Au niveau local, le dispositif républicain  dans les Écoles s’est  fracturé le jour où dans les écoles publiques et privées nous avons accepté les menus sans porc, finassé avec le voile pour les sorties scolaires, autorisé des horaires différenciés pour les piscines publiques. Mais précédant ces attitudes au plan national le terrain avait été préparé par une politique d’accueil des migrants entassés dans des quartiers quasi dédiés, ou encore le jour où des fonctionnaires  ont été autorisés à faire leur prière sur leur lieu de travail ou encore le jour où, faute de fonctionnaires de police ou d’enseignants, on a négligé les fonctions essentielles de ces professions.

Pire encore, dans le Livret laïcité de l’éducation nationale en 2015 un texte signé de la ministre de l’Éducation, Najat Vallaud-Belkacem, rappelle le principe consistant à « distinguer le savoir du croire ». « Il faut pouvoir [pour les enseignants] éviter la confrontation ou la comparaison du discours religieux et du savoir scientifique. Dans les disciplines scientifiques (SVT, physique-chimie, etc.), il est essentiel de refuser d’établir une supériorité de l’un sur l’autre comme de les mettre à égalité.» Cette « injonction au silence »  a contribué à faire courber l’échine d’une institution, l’École, qui par sa nature  détentrice des connaissances et de l’apprentissage de l’esprit critique doit toujours rester à l’abri des polémiques. L’École est l’un des piliers majeurs de la République

l’ordre républicain est sapé

depuis plusieurs décennies. Il n’y a plus de réponse ferme et lisible pour ceux qui viennent sur notre territoire. Rappelons pour fixer un cap clair l’affirmation de Saint Just « il n’y a pas de libertés pour les ennemis de la Liberté ». Cette orientation donne le chemin à parcourir dans un contexte d’augmentation progressive des violences qui a atteint un niveau inacceptable, insupportable.

Que faire ?

Sur sa page Facebook  Céline Pina révoltée par l’assassinat de Samuel Paty propose :

« Pour ce qui vient de se passer je ne connais qu’une seule réponse si j’étais au gouvernement: j’afficherai dans tous les établissements scolaires, toutes les institutions, je prendrai des publicités dans les journaux, dans le métro, sur les bus. Je paierai des 4×3 et je créerai une affiche reprenant les caricatures de Charlie et revendiquant cet affichage au nom de la liberté d’expression et pour rendre hommage à ce professeur martyr. » Je ne suis pas loin de penser comme elle afin qu’il y ait dans la société un vrai choc salutaire.

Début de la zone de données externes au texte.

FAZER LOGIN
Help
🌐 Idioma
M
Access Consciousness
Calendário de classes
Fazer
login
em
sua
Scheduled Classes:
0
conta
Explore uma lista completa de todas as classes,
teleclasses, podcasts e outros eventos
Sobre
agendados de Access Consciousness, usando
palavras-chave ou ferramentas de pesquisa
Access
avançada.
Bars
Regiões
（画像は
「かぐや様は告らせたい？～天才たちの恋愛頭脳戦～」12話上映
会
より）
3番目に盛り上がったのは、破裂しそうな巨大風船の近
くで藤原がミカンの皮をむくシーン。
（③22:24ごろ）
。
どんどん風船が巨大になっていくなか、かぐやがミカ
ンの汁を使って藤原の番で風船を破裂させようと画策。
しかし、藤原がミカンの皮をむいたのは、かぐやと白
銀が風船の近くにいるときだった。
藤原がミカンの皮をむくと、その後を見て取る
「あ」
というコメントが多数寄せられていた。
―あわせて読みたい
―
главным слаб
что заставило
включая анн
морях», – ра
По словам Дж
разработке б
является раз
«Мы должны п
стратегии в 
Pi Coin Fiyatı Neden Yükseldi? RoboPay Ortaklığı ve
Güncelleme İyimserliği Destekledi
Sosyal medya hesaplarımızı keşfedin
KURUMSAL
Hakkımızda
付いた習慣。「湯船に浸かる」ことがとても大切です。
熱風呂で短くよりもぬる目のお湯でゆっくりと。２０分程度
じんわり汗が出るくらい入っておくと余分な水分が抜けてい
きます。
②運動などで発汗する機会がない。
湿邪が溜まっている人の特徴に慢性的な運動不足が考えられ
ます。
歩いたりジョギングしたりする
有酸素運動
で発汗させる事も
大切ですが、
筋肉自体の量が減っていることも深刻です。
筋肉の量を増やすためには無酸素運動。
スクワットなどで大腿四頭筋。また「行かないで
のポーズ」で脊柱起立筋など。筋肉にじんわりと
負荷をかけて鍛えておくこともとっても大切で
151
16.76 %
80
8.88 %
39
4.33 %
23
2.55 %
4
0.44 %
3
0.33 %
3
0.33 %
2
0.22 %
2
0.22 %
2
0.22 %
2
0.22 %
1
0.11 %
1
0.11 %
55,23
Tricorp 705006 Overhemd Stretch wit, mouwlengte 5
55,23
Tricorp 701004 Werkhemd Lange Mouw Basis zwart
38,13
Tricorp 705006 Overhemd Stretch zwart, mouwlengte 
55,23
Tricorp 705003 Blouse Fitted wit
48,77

Mais il faut ajouter de donner très vite un contenu législatif ou réglementaire à l’interdiction de mosquées  liées au salafisme et aux frères musulmans.

Enfin il faut rediffuser largement ce qui est entré dans notre droit positif français depuis plus d’un demi-siècle : l’article 18 de la Déclaration universelle des droits de l’Homme (10 décembre 1948) stipule « toute personne a droit à la liberté de pensée, de conscience et de religion.»…Et le commenter sans cesse en mémoire de Samuel.